Das ist ein großer Wurf, der seinerzeit auch dementsprechend gewürdigt wurde. Hier wagt eine Autorin einiges, geht aufs Ganze – und gewinnt. Allerdings, dieser Kritikpunkt sei erlaubt, gelingt es ihr bei ihrer multiperspektivischen Erzählstruktur nicht zwingend, ihren verschiedenen Erzählern wirklich unterschiedliche Stimmen zu verleihen. Das hilft dem Leser, wird der Erzählfluß doch kaum unterbrochen durch die Wechsel der Erzählenden, doch bleibt das Artifizielle dieser Struktur, die Konzeption, die dahintersteckt, immer spürbar. Das kann man kritisieren, den Wert des Buchs mindert es aber keineswegs. Denn was und wovon Regina Scheer zu berichten hat, den Stoff, den sie da bewältigt, mehr noch wie sie ihn bewältigt, das bleibt.

Dies ist einer der Romane, die einem Land Gerechtigkeit widerfahren lassen, welches in der Erinnerung (meist jener, die nicht dort lebten) entweder verdammt und lächerlich gemacht oder aber in einer nostalgischen Rückschau (derer, die es er-lebten und es auch vermissen) verklärt wird zu einem Sehnsuchtsort, den es so eben auch nicht gegeben hat. Es ist ausgesprochen mutig, einem Mann wie Claras Vater Hans eine Stimme zu geben und dessen Erinnerungen eben nicht der Lächerlichkeit preiszugeben oder als Lebenslüge und grundsätzlichen Irrtum abzutun, sondern gerade in den Erinnerungen dieses Mannes aufzuzeigen, welche Träume und Hoffnungen einmal am Beginn dessen standen, was die DDR werden sollte. Vielleicht ist dies das größte Verdienst dieses Romans.

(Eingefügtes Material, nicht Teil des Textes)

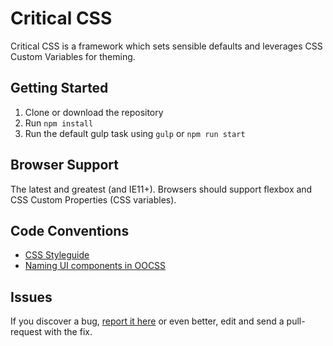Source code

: # Critical CSS

Critical CSS is a framework which sets sensible defaults and leverages CSS Custom Variables for theming.

## Getting Started

1. Clone or download the repository
2. Run `npm install`
3. Run the default gulp task using `gulp` or `npm run start`

## Browser Support

The latest and greatest (and IE11+). Browsers should support flexbox and CSS Custom Properties (CSS variables).

## Code Conventions

- [CSS Styleguide](https://github.com/nathanjessen/css)
- [Naming UI components in OOCSS](http://csswizardry.com/2014/03/naming-ui-components-in-oocss/)

## Issues

If you discover a bug, [report it here](https://github.com/nathanjessen/critical-css/issues) or even better, edit and send a pull-request with the fix.

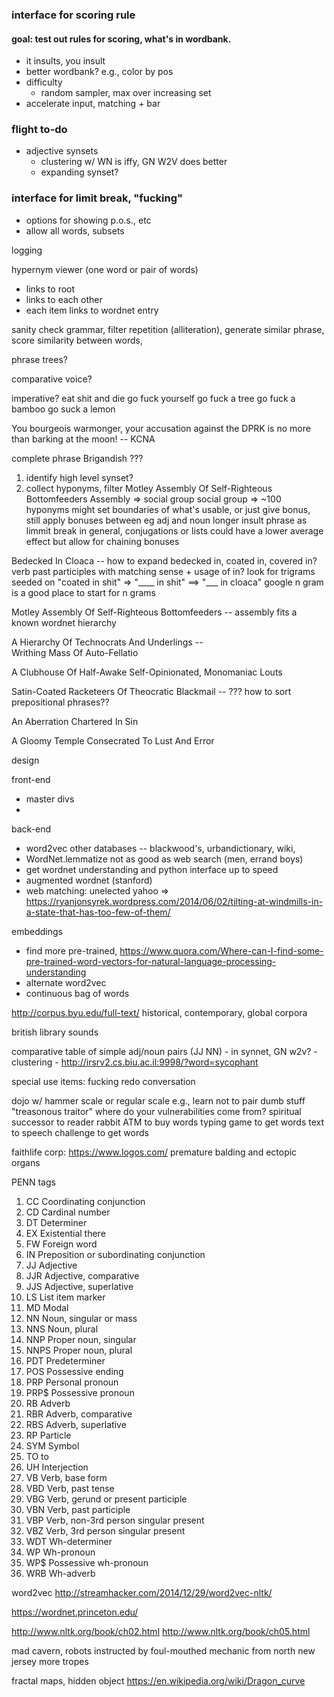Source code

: ### interface for scoring rule
#### goal: test out rules for scoring, what's in wordbank.  
- it insults, you insult
- better wordbank? e.g., color by pos
- difficulty
    + random sampler, max over increasing set
- accelerate input, matching + bar


### flight to-do
- adjective synsets
    + clustering w/ WN is iffy, GN W2V does better
    + expanding synset?



### interface for limit break, "fucking"
- options for showing p.o.s., etc
- allow all words, subsets

logging

hypernym viewer (one word or pair of words)
- links to root
- links to each other
- each item links to wordnet entry

sanity check grammar, 
filter repetition (alliteration), 
generate similar phrase, 
score similarity between words, 


phrase trees?

comparative voice?

imperative?
eat shit and die
go fuck yourself
go fuck a tree
go fuck a bamboo
go suck a lemon 


You bourgeois warmonger, your accusation against the DPRK is no more than barking at the moon! -- KCNA

complete phrase Brigandish ???

1. identify high level synset?
2. collect hyponyms, filter
Motley Assembly Of Self-Righteous Bottomfeeders
Assembly => social group
social group => ~100 hyponyms
might set boundaries of what's usable, or just give bonus, still apply bonuses between eg adj and noun
longer insult phrase as limmit break
in general, conjugations or lists could have a lower average effect but allow for chaining bonuses


Bedecked In Cloaca -- how to expand bedecked in, coated in, covered in? verb past participles with matching sense + usage of in? look for trigrams seeded on "coated in shit" => "____ in shit" ==> "___ in cloaca"
google n gram is a good place to start for n grams

 Motley Assembly Of Self-Righteous Bottomfeeders -- assembly fits a known wordnet hierarchy

 A Hierarchy Of Technocrats And Underlings --  
 Writhing Mass Of Auto-Fellatio

 A Clubhouse Of Half-Awake Self-Opinionated, Monomaniac Louts

 Satin-Coated Racketeers Of Theocratic Blackmail -- ??? how to sort prepositional phrases??

 An Aberration Chartered In Sin

 A Gloomy Temple Consecrated To Lust And Error





design

front-end
- master divs
- 


back-end
- word2vec other databases -- blackwood's, urbandictionary, wiki, 
- WordNet.lemmatize not as good as web search (men, errand boys)
- get wordnet understanding and python interface up to speed
- augmented wordnet (stanford)
- web matching: unelected yahoo => https://ryanjonsyrek.wordpress.com/2014/06/02/tilting-at-windmills-in-a-state-that-has-too-few-of-them/

embeddings
- find more pre-trained, https://www.quora.com/Where-can-I-find-some-pre-trained-word-vectors-for-natural-language-processing-understanding
- alternate word2vec
- continuous bag of words

http://corpus.byu.edu/full-text/ historical, contemporary, global corpora

british library sounds

comparative table of simple adj/noun pairs (JJ NN)
	- in synnet, GN w2v?
	- clustering
	- http://irsrv2.cs.biu.ac.il:9998/?word=sycophant

special use items: fucking
redo conversation

dojo w/ hammer scale or regular scale 
e.g., learn not to pair dumb stuff "treasonous traitor"
where do your vulnerabilities come from?
spiritual successor to reader rabbit
ATM to buy words
typing game to get words
text to speech challenge to get words

faithlife corp: https://www.logos.com/
premature balding and ectopic organs


PENN tags
1.	CC	Coordinating conjunction
2.	CD	Cardinal number
3.	DT	Determiner
4.	EX	Existential there
5.	FW	Foreign word
6.	IN	Preposition or subordinating conjunction
7.	JJ	Adjective
8.	JJR	Adjective, comparative
9.	JJS	Adjective, superlative
10.	LS	List item marker
11.	MD	Modal
12.	NN	Noun, singular or mass
13.	NNS	Noun, plural
14.	NNP	Proper noun, singular
15.	NNPS	Proper noun, plural
16.	PDT	Predeterminer
17.	POS	Possessive ending
18.	PRP	Personal pronoun
19.	PRP$	Possessive pronoun
20.	RB	Adverb
21.	RBR	Adverb, comparative
22.	RBS	Adverb, superlative
23.	RP	Particle
24.	SYM	Symbol
25.	TO	to
26.	UH	Interjection
27.	VB	Verb, base form
28.	VBD	Verb, past tense
29.	VBG	Verb, gerund or present participle
30.	VBN	Verb, past participle
31.	VBP	Verb, non-3rd person singular present
32.	VBZ	Verb, 3rd person singular present
33.	WDT	Wh-determiner
34.	WP	Wh-pronoun
35.	WP$	Possessive wh-pronoun
36.	WRB	Wh-adverb

word2vec
http://streamhacker.com/2014/12/29/word2vec-nltk/

https://wordnet.princeton.edu/

http://www.nltk.org/book/ch02.html
http://www.nltk.org/book/ch05.html

mad cavern, robots instructed by foul-mouthed mechanic from north new jersey
more tropes

fractal maps, hidden object
https://en.wikipedia.org/wiki/Dragon_curve

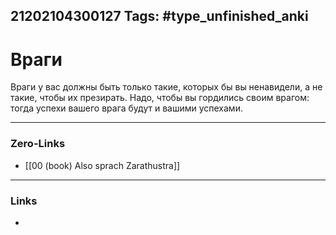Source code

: 21202104300127
Tags: #type_unfinished_anki
---
# Враги

Враги у вас должны быть только такие, которых бы вы ненавидели, а не такие, чтобы их презирать. Надо, чтобы вы гордились своим врагом: тогда успехи вашего врага будут и вашими успехами.

---
### Zero-Links
- [[00 (book) Also sprach Zarathustra]]
---
### Links
-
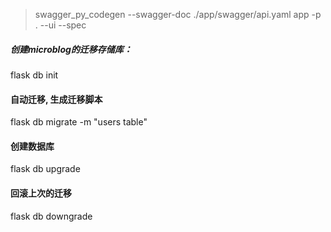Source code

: 
>swagger_py_codegen --swagger-doc ./app/swagger/api.yaml app -p . --ui --spec

##### 创建microblog的迁移存储库：
flask db init
#### 自动迁移, 生成迁移脚本
flask db migrate -m "users table"
#### 创建数据库
flask db upgrade
#### 回滚上次的迁移
flask db downgrade

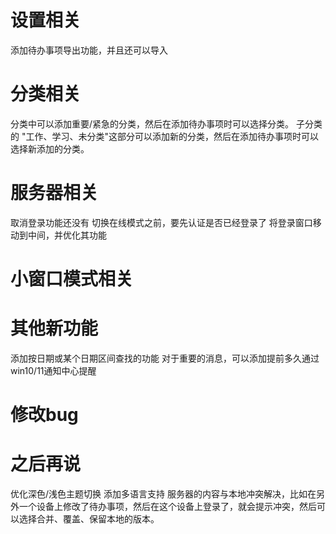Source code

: # 设置相关
添加待办事项导出功能，并且还可以导入

# 分类相关
分类中可以添加重要/紧急的分类，然后在添加待办事项时可以选择分类。
子分类的 "工作、学习、未分类"这部分可以添加新的分类，然后在添加待办事项时可以选择新添加的分类。

# 服务器相关
取消登录功能还没有
切换在线模式之前，要先认证是否已经登录了
将登录窗口移动到中间，并优化其功能

# 小窗口模式相关


# 其他新功能
添加按日期或某个日期区间查找的功能
对于重要的消息，可以添加提前多久通过win10/11通知中心提醒

# 修改bug


# 之后再说
优化深色/浅色主题切换
添加多语言支持
服务器的内容与本地冲突解决，比如在另外一个设备上修改了待办事项，然后在这个设备上登录了，就会提示冲突，然后可以选择合并、覆盖、保留本地的版本。




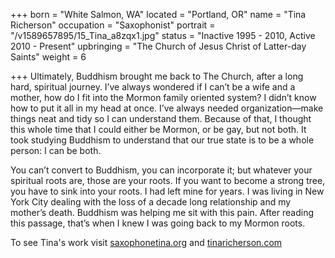 +++
born = "White Salmon, WA"
located = "Portland, OR"
name = "Tina Richerson"
occupation = "Saxophonist"
portrait = "/v1589657895/15_Tina_a8zqx1.jpg"
status = "Inactive 1995 - 2010,  Active 2010 - Present"
upbringing = "The Church of Jesus Christ of Latter-day Saints"
weight = 6

+++
Ultimately, Buddhism brought me back to The Church, after a long hard, spiritual journey. I’ve always wondered if I can’t be a wife and a mother, how do I fit into the Mormon family oriented system? I didn’t know how to put it all in my head at once. I’ve always needed organization—make things neat and tidy so I can understand them. Because of that, I thought this whole time that I could either be Mormon, or be gay, but not both. It took studying Buddhism to understand that our true state is to be a whole person: I can be both.

You can’t convert to Buddhism, you can incorporate it; but whatever your spiritual roots are, those are your roots. If you want to become a strong tree, you have to sink into your roots. I had left mine for years. I was living in New York City dealing with the loss of a decade long relationship and my mother’s death. Buddhism was helping me sit with this pain. After reading this passage, that’s when I knew I was going back to my Mormon roots.

To see Tina's work visit [saxophonetina.org](http://saxophonetina.org) and [tinaricherson.com](https://tinaricherson.com)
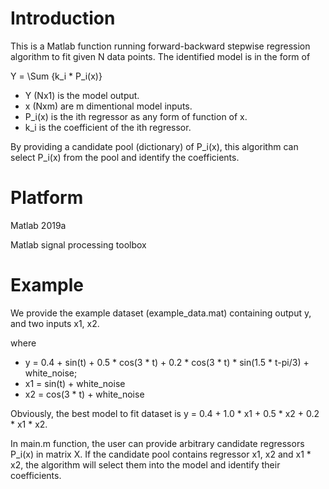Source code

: # Introduction
This is a Matlab function running forward-backward stepwise regression algorithm to fit given N data points. The identified model is in the form of

 Y = \Sum {k_i * P_i(x)}
 
- Y (Nx1) is the model output.
- x (Nxm) are m dimentional model inputs. 
- P_i(x) is the ith regressor as any form of function of x.
- k_i is the coefficient of the ith regressor.

By providing a candidate pool (dictionary) of P_i(x), this algorithm can select P_i(x) from the pool and identify the coefficients.

# Platform
Matlab 2019a

Matlab signal processing toolbox

# Example
We provide the example dataset (example_data.mat) containing output y, and two inputs x1, x2.

where 
 - y = 0.4 + sin(t) + 0.5 * cos(3 * t) + 0.2 * cos(3 * t) * sin(1.5 * t-pi/3) + white_noise;
 - x1 = sin(t) + white_noise
 - x2 = cos(3 * t) + white_noise

Obviously, the best model to fit dataset is
y = 0.4 + 1.0 * x1 + 0.5 * x2 + 0.2 * x1 * x2.

In main.m function, the user can provide arbitrary candidate regressors P_i(x) in matrix X. If the candidate pool contains regressor x1, x2 and x1 * x2, the algorithm will select them into the model and identify their coefficients. 



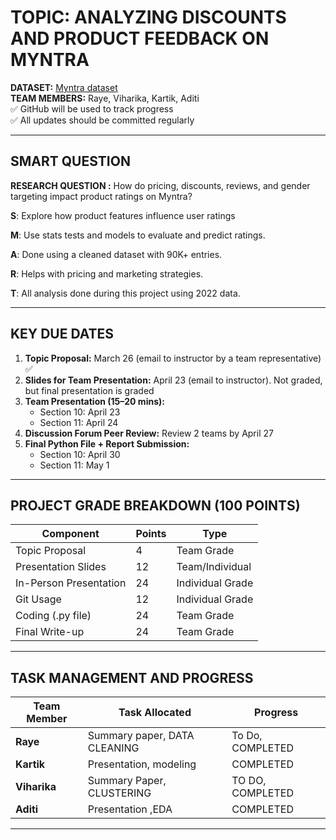 # TOPIC: ANALYZING DISCOUNTS AND PRODUCT FEEDBACK ON MYNTRA  

 **DATASET:** [Myntra dataset](https://www.kaggle.com/datasets/manishmathias/myntra-fashion-dataset)  
**TEAM MEMBERS:** Raye, Viharika, Kartik, Aditi  
✅ GitHub will be used to track progress  
✅ All updates should be committed regularly  


---

## SMART QUESTION  
**RESEARCH QUESTION :** How do pricing, discounts, reviews, and gender targeting impact product ratings on Myntra?

**S**: Explore how product features influence user ratings

**M**: Use stats tests and models to evaluate and predict ratings.

**A**: Done using a cleaned dataset with 90K+ entries.

**R**: Helps with pricing and marketing strategies.

**T**: All analysis done during this project using 2022 data. 

---

## KEY DUE DATES

1. **Topic Proposal:** March 26 (email to instructor by a team representative)  ✅ 
2. **Slides for Team Presentation:** April 23 (email to instructor). Not graded, but final presentation is graded  
3. **Team Presentation (15–20 mins):**  
   - Section 10: April 23  
   - Section 11: April 24  
4. **Discussion Forum Peer Review:** Review 2 teams by April 27  
5. **Final Python File + Report Submission:**  
   - Section 10: April 30  
   - Section 11: May 1  

---

## PROJECT GRADE BREAKDOWN (100 POINTS)

| Component             | Points | Type              |
|----------------------|--------|-------------------|
| Topic Proposal       | 4      | Team Grade        |
| Presentation Slides  | 12     | Team/Individual   |
| In-Person Presentation | 24   | Individual Grade  |
| Git Usage            | 12     | Individual Grade  |
| Coding (.py file)    | 24     | Team Grade        |
| Final Write-up       | 24     | Team Grade        |

---

## TASK MANAGEMENT AND PROGRESS

| Team Member | Task Allocated                                         | Progress |
|-------------|--------------------------------------------------------|----------|
| **Raye**     | Summary paper, DATA CLEANING                            | To Do, COMPLETED |
| **Kartik**   | Presentation,  modeling                               | COMPLETED   |
| **Viharika** | Summary Paper, CLUSTERING                          | TO DO, COMPLETED   |
| **Aditi**    | Presentation ,EDA                                     | COMPLETED   |

---







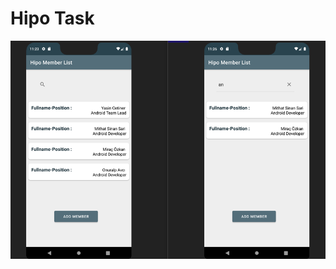<h1> Hipo Task </h1>

<p align="center" height="400px">
  <img src="https://github.com/ht1625/android_studies/blob/main/list_getFromJson/ImagesProject/ImageHipoTask1.png">
</p>
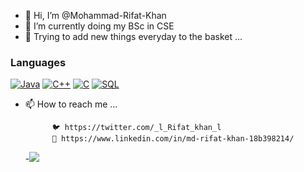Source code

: 

- 👋 Hi, I’m @Mohammad-Rifat-Khan
- 👀 I’m currently doing my BSc in CSE
- 🌱 Trying to add new things everyday to the basket ...
### Languages
[![Java](https://img.shields.io/badge/java-black?style=for-the-badge&logo=openjdk)](https://github.com/Mohammad-Rifat-Khan)
[![C++](https://img.shields.io/badge/c++-black?style=for-the-badge&logo=cplusplus)](https://github.com/Mohammad-Rifat-Khan)
[![C](https://img.shields.io/badge/c-black?style=for-the-badge&logo=c)](https://github.com/Mohammad-Rifat-Khan)
[![SQL](https://img.shields.io/badge/sql-black?style=for-the-badge&logo=mysql)](https://github.com/Mohammad-Rifat-Khan)

                      
- 📫 How to reach me ...
            
            
            🐦 https://twitter.com/_l_Rifat_khan_l
            🤵 https://www.linkedin.com/in/md-rifat-khan-18b398214/
            
            
  -![](https://komarev.com/ghpvc/?username=Mohammad-Rifat-Khan)
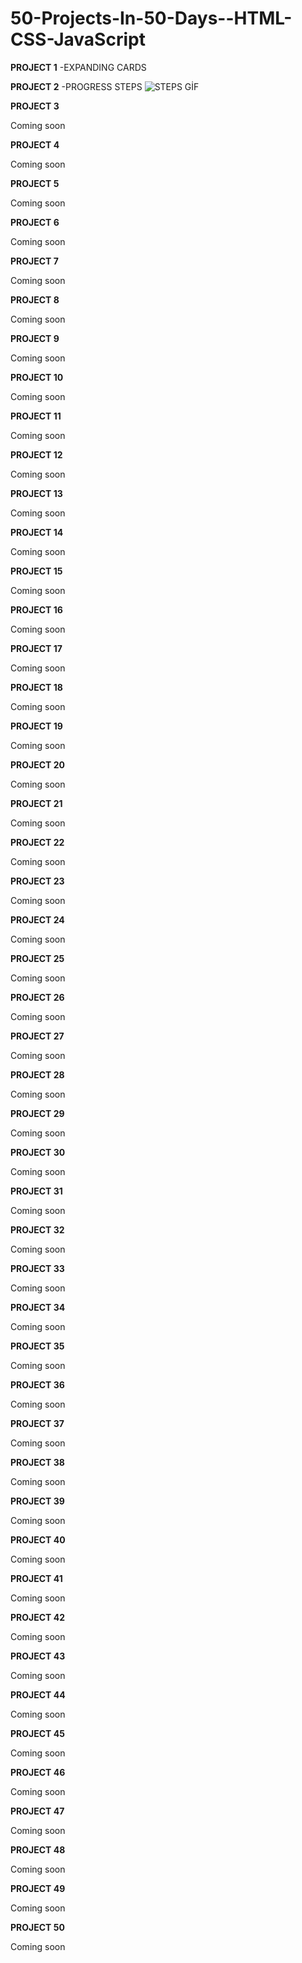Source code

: # 50-Projects-In-50-Days--HTML-CSS-JavaScript


**PROJECT 1**
-EXPANDING CARDS







**PROJECT 2**
-PROGRESS STEPS
![STEPS GİF](https://user-images.githubusercontent.com/97444737/164291925-593de050-b3e7-4894-afc6-b748fda418c4.gif)




**PROJECT 3**

Coming soon

**PROJECT 4**

Coming soon

**PROJECT 5**

Coming soon

**PROJECT 6**

Coming soon

**PROJECT 7**

Coming soon

**PROJECT 8**

Coming soon

**PROJECT 9**

Coming soon

**PROJECT 10**

Coming soon

**PROJECT 11**

Coming soon

**PROJECT 12**

Coming soon

**PROJECT 13**

Coming soon

**PROJECT 14**

Coming soon

**PROJECT 15**

Coming soon

**PROJECT 16**

Coming soon

**PROJECT 17**

Coming soon

**PROJECT 18**

Coming soon

**PROJECT 19**

Coming soon

**PROJECT 20**

Coming soon

**PROJECT 21**

Coming soon

**PROJECT 22**

Coming soon

**PROJECT 23**

Coming soon

**PROJECT 24**

Coming soon

**PROJECT 25**

Coming soon

**PROJECT 26**

Coming soon

**PROJECT 27**

Coming soon

**PROJECT 28**


Coming soon

**PROJECT 29**

Coming soon

**PROJECT 30**

Coming soon

**PROJECT 31**

Coming soon

**PROJECT 32**

Coming soon

**PROJECT 33**

Coming soon

**PROJECT 34**

Coming soon

**PROJECT 35**

Coming soon

**PROJECT 36**

Coming soon

**PROJECT 37**

Coming soon

**PROJECT 38**

Coming soon

**PROJECT 39**

Coming soon

**PROJECT 40**

Coming soon

**PROJECT 41**

Coming soon

**PROJECT 42**

Coming soon

**PROJECT 43**

Coming soon

**PROJECT 44**

Coming soon

**PROJECT 45**

Coming soon

**PROJECT 46**

Coming soon

**PROJECT 47**

Coming soon

**PROJECT 48**

Coming soon

**PROJECT 49**

Coming soon

**PROJECT 50**


Coming soon




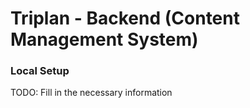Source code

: # Triplan - Backend (Content Management System)

### Local Setup

TODO: Fill in the necessary information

Scheer lässt sich nie korrumpieren, sie bleibt streng und zeigt die Biographien von Menschen, die für sich, in ihrem Alltag in diesem Land, ein recht gutes Auskommen hatten, sie zeigt Menschen, die eben „ganz normale Leben“ führten, sie zeigt aber auch, wie korrupt dieser Staat schließlich war, mit welchem Zynismus er gegen die eigenen Bürger vorging und weshalb dieses Land so, wie es sich präsentierte, irgendwann nicht mehr auszuhalten war. Ein sehr, sehr nachdenklich machendes Buch.